Metin Bölümü –
※
Erdoğan’ın bütçe görüşmeleri sırasında yaptığı konuşmanın çok açık şekilde gösterdiği şudur: AKP’nin siyasi programı büyük ölçüde 1990’ların eleştirisine dayanmaktadır. AKP özgürlükler, terör, ekonomi gibi başlıca konularda bütün tezlerini 1990’larda Türkiye’de yaşanan deneyimin eleştirisine oturtmaktadır ve bu konuda rakipsizdir.
İki sorun var. Birincisi, AKP hükümetinin 7 yılı dolmasına rağmen bu tür bir eleştiri üzerine bina edilen siyasi bir çizginin hala canlı ve etkili olabilmesidir. İkincisi, AKP’nin kabul etmek gerekir ki bu konuda siyasetin ana aktörlerine bakıldığında yalnız ve rakipsiz olmasıdır. Siyasal aktörler arasında AKP dışında 2001 sonrasında oluşan kimse yok. Üstelik CHP, MHP ve genel olarak Kürt siyaseti bu yıllarda hepsi önemli siyasi roller üstlenmiş hareketler. Dolayısıyla AKP’nin etkin bir şekilde yürüttüğü eleştirinin şu ya da bu açıdan doğrudan muhatabı olabiliyorlar.
Bu siyasi çizginin eklektik, tutarsız ve çoğu zaman popülist özellikler taşıması ya da pek çok açıdan karşına aldığı siyasi hareketlerin üslubuna yakınlaşması bir şeyi değiştirmiyor. Evet, şurası doğru, AKP’nin özgürlükler konusundaki tavrı Erdoğan’ın deyimiyle, hasbi değil ‘hesabidir’, demokratlık konusunda AKP diğerlerinden aşağı kalmayan otoriter özellikler göstermektedir, ve AKP de diğerleri gibi zengin bir yönetici elite dayanmakta ya da bir elitin oluşumunun bir parçasına dönüşmektedir.
※
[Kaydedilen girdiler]
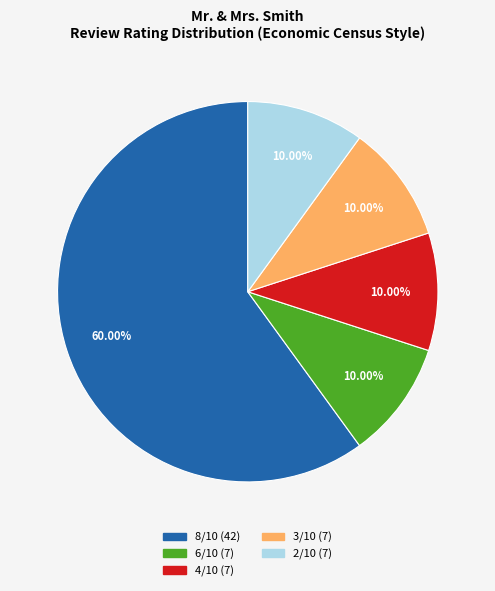

Is there a majority slice in this chart?

Yes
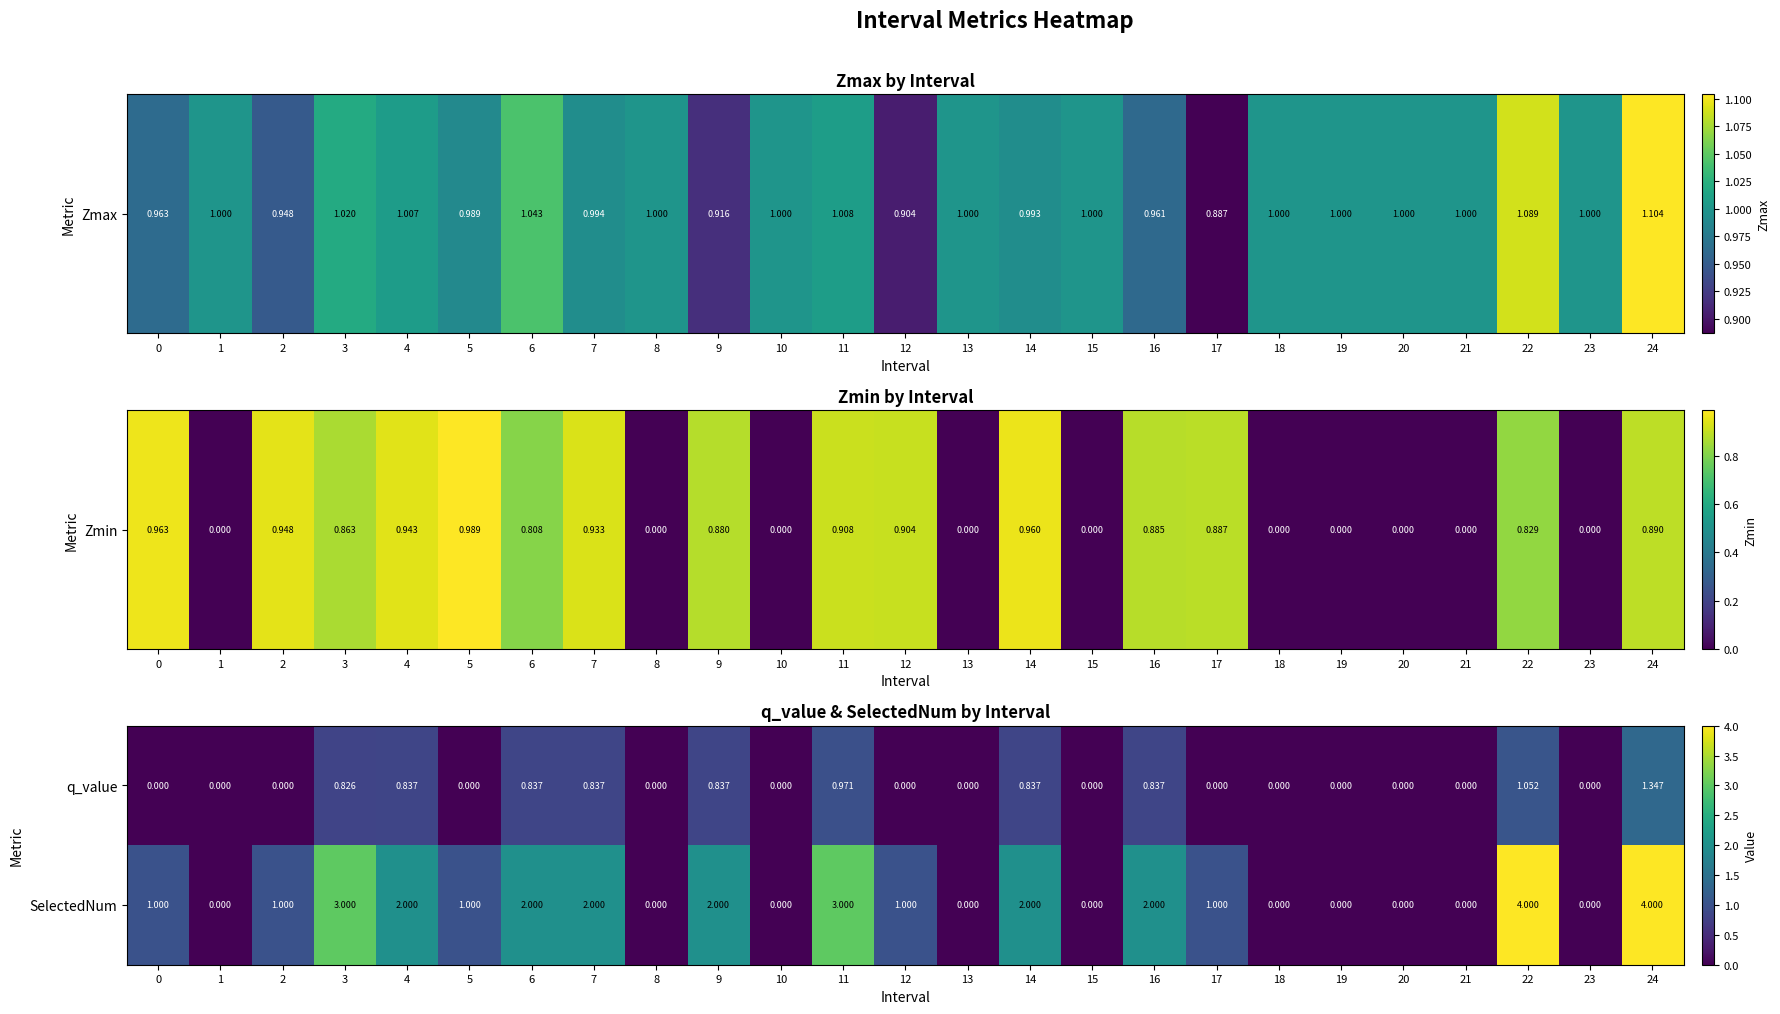

Rank the series by their maximum value, from lowest to highest.

q_value, SelectedNum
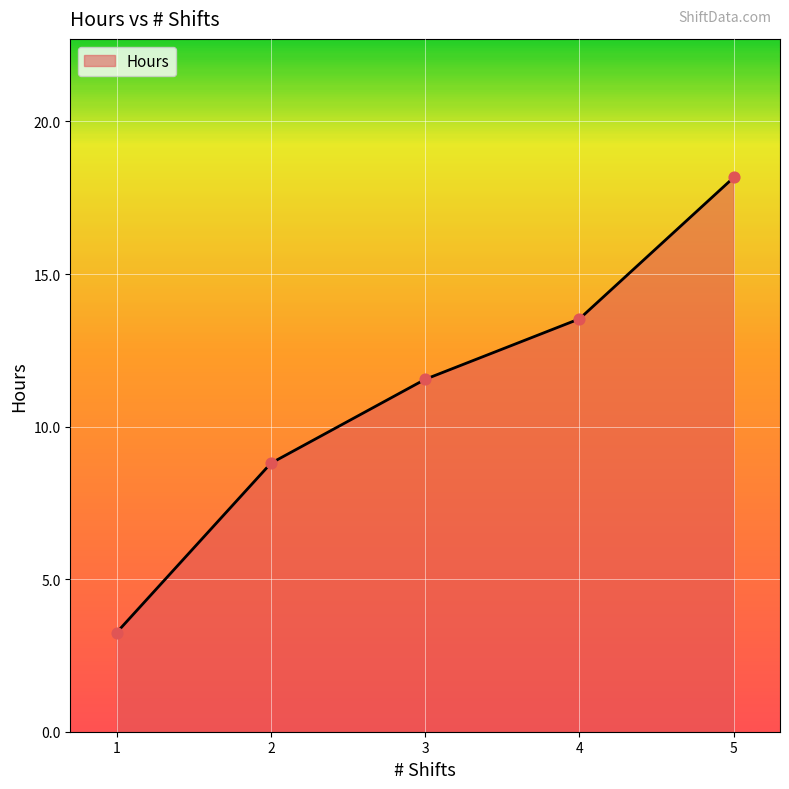

What is the change in value from 3 to 4?

+2.0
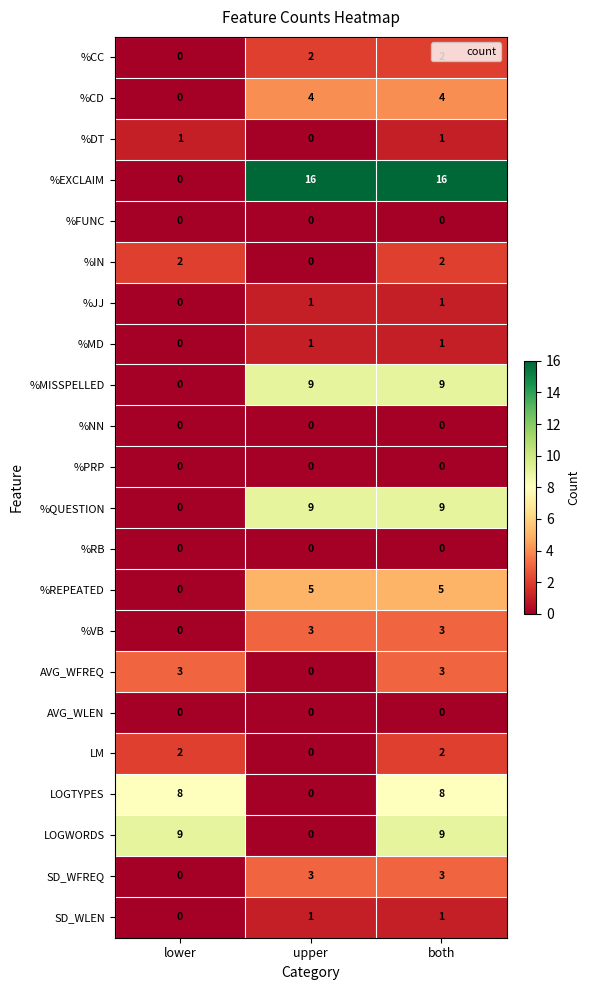

What is the difference between the maximum and minimum values in the AVG_WFREQ series?

3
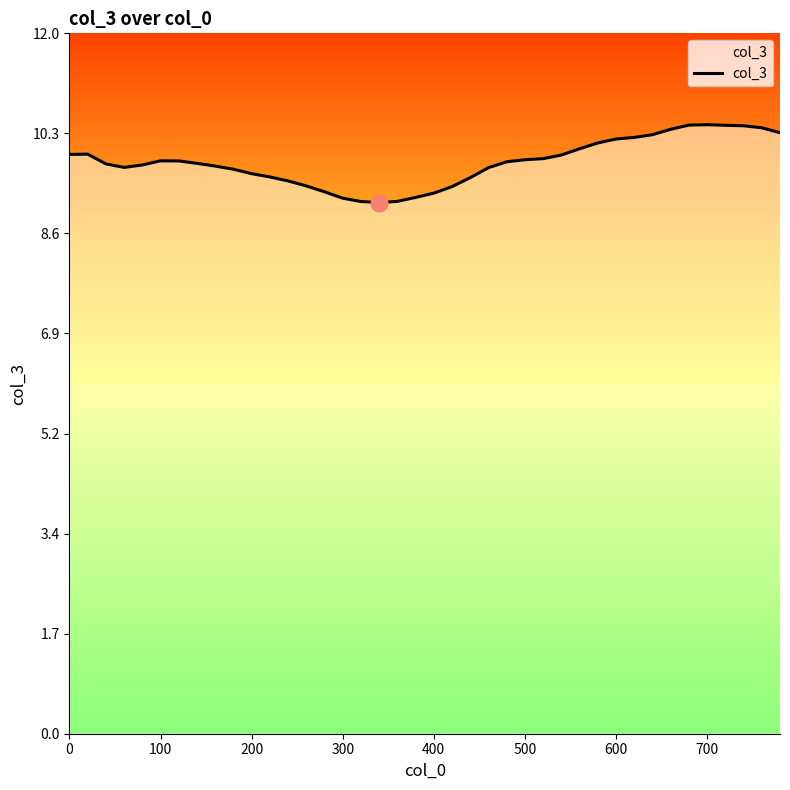

What is the maximum value shown in the chart?

10.5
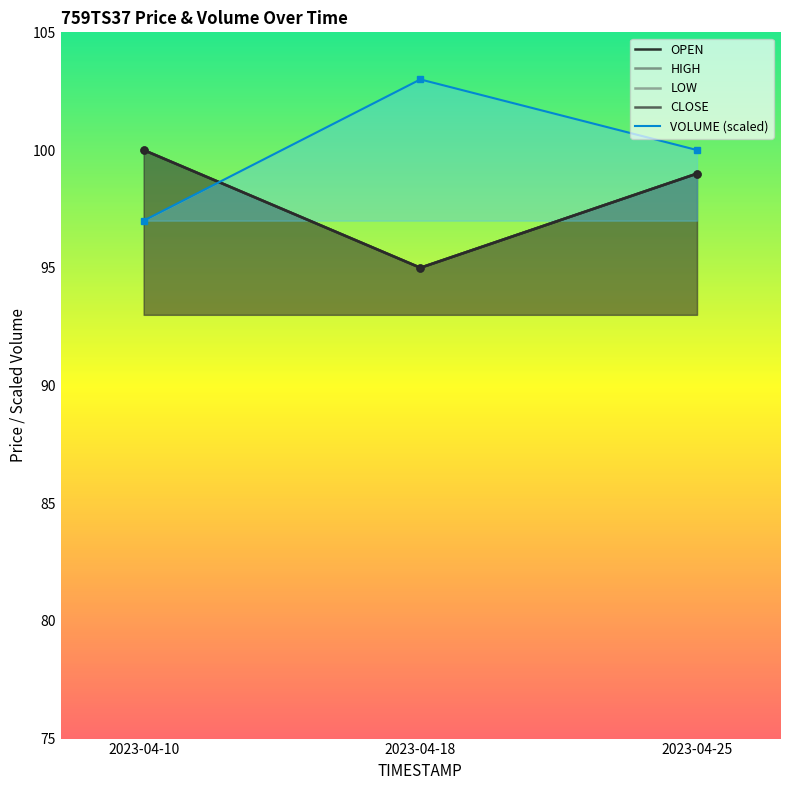

At 2023-04-18, list the series in order from largest to smallest.

VOLUME, OPEN, HIGH, LOW, CLOSE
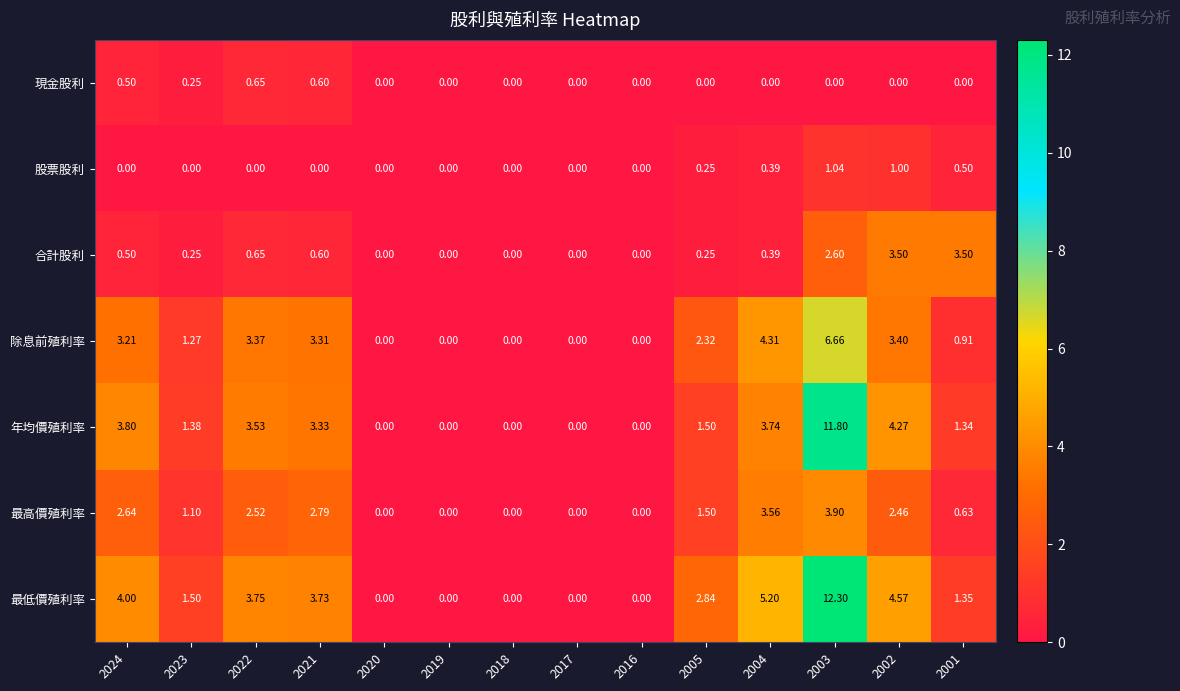

Which series changed the most between 2022 and 2003?

最低價殖利率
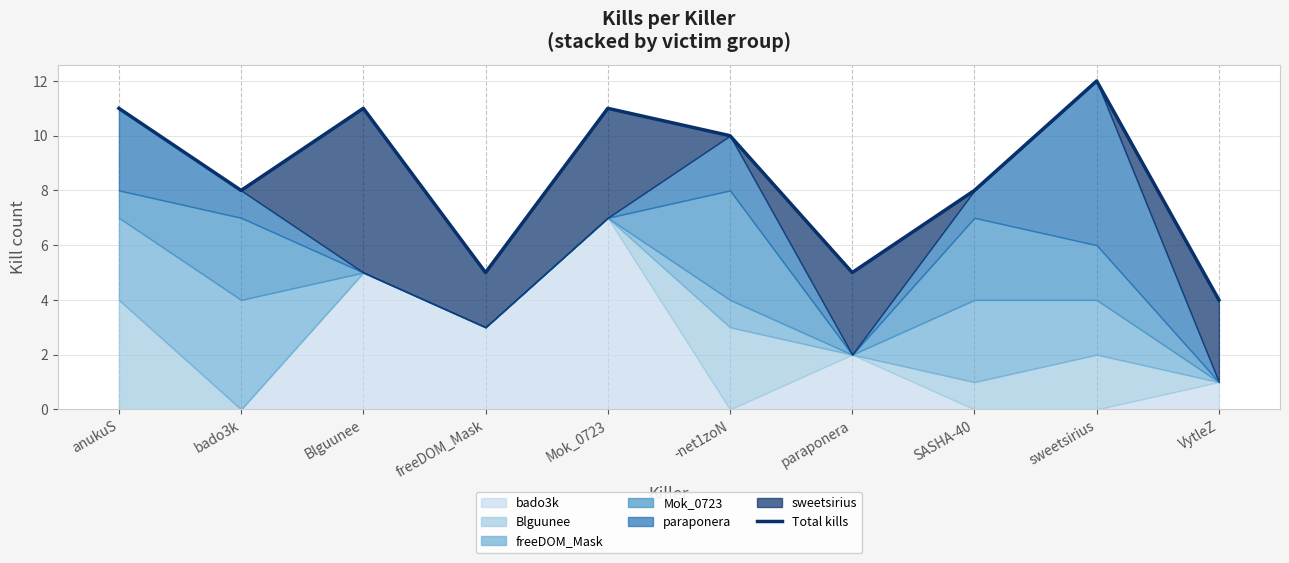

Which category has the lowest value across all series?

VytleZ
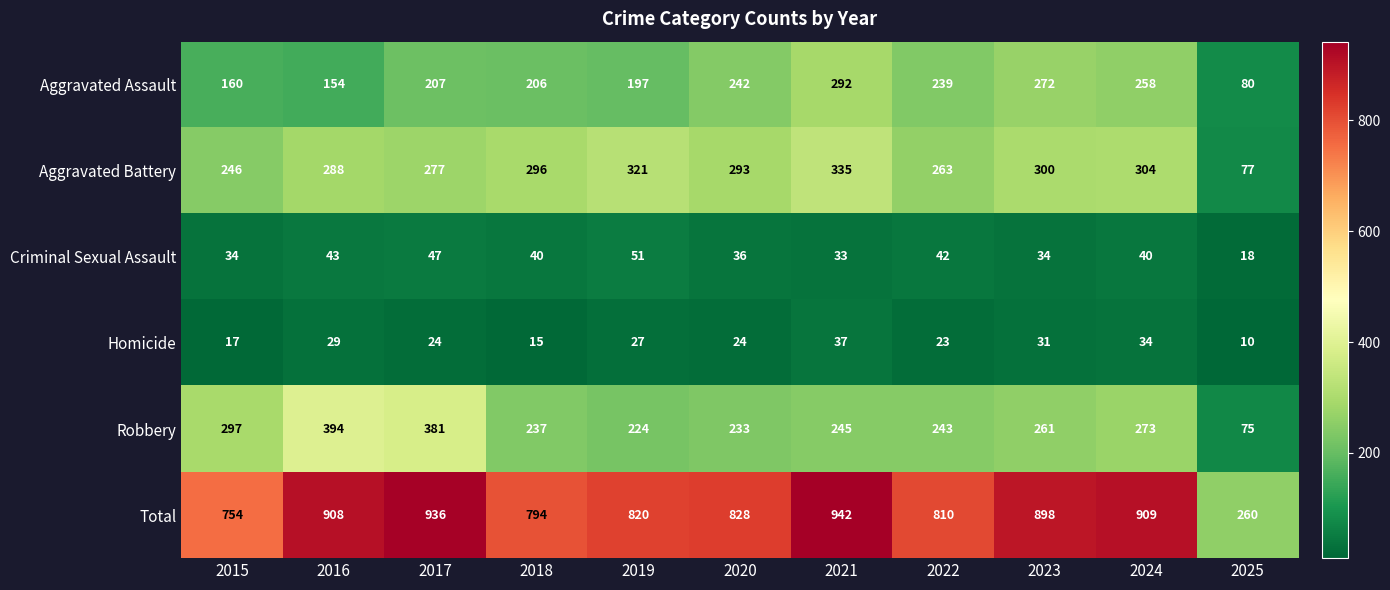

Which category has the highest value across all series?

2021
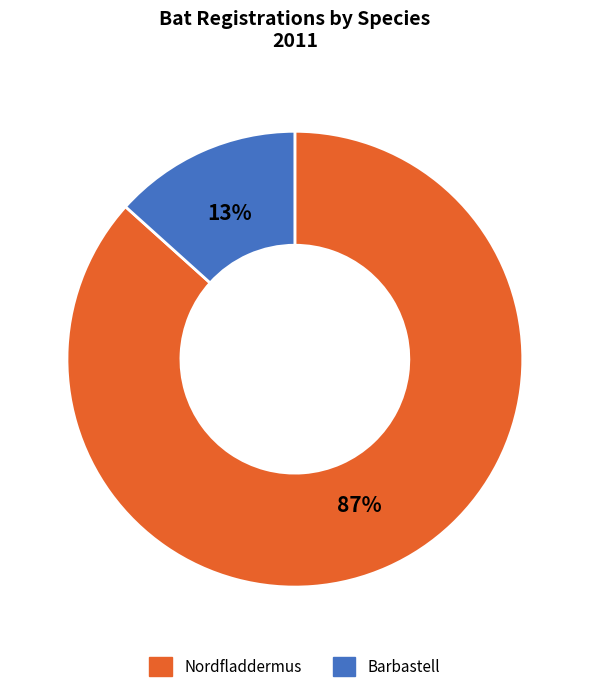

Between Nordfladdermus and Barbastell, which is larger?

Nordfladdermus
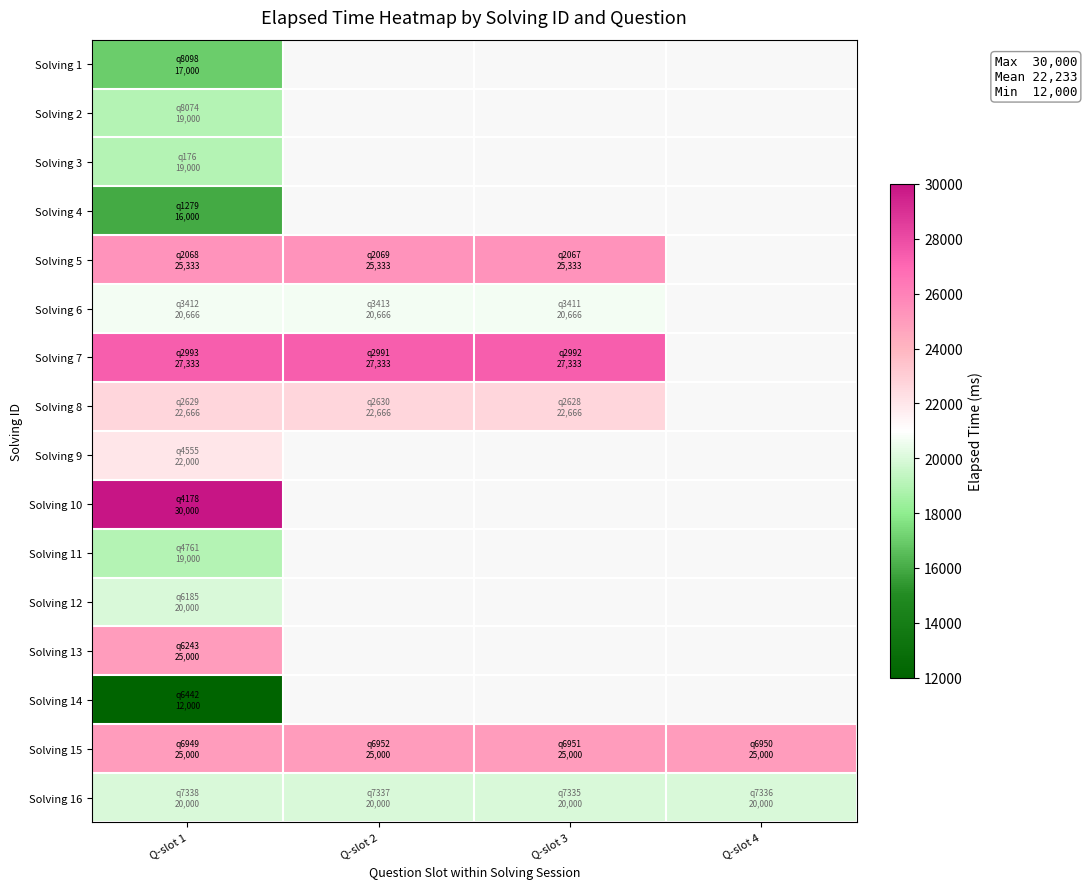

What is the difference between the highest and lowest values at Q-slot 1?

18000.0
※
Yapılacak Görevler –
1/ AKP'nin siyasi programını ele alan metinde "Erdoğan’ın bütçe görüşmeleri" ile başlayıp "bu konuda rakipsizdir." ile biten bölümü aynen kopyalayınız.
2/ Yukarıdaki satırlardan "What is the difference between the highest" ifadesini içeren satırla başlayıp satırların sonuyla biten kısmı olduğu gibi yazınız.

Verilen Cevaplar –
1/
Erdoğan’ın bütçe görüşmeleri sırasında yaptığı konuşmanın çok açık şekilde gösterdiği şudur: AKP’nin siyasi programı büyük ölçüde 1990’ların eleştirisine dayanmaktadır. AKP özgürlükler, terör, ekonomi gibi başlıca konularda bütün tezlerini 1990’larda Türkiye’de yaşanan deneyimin eleştirisine oturtmaktadır ve bu konuda rakipsizdir.

2/
What is the difference between the highest and lowest values at Q-slot 1?

18000.0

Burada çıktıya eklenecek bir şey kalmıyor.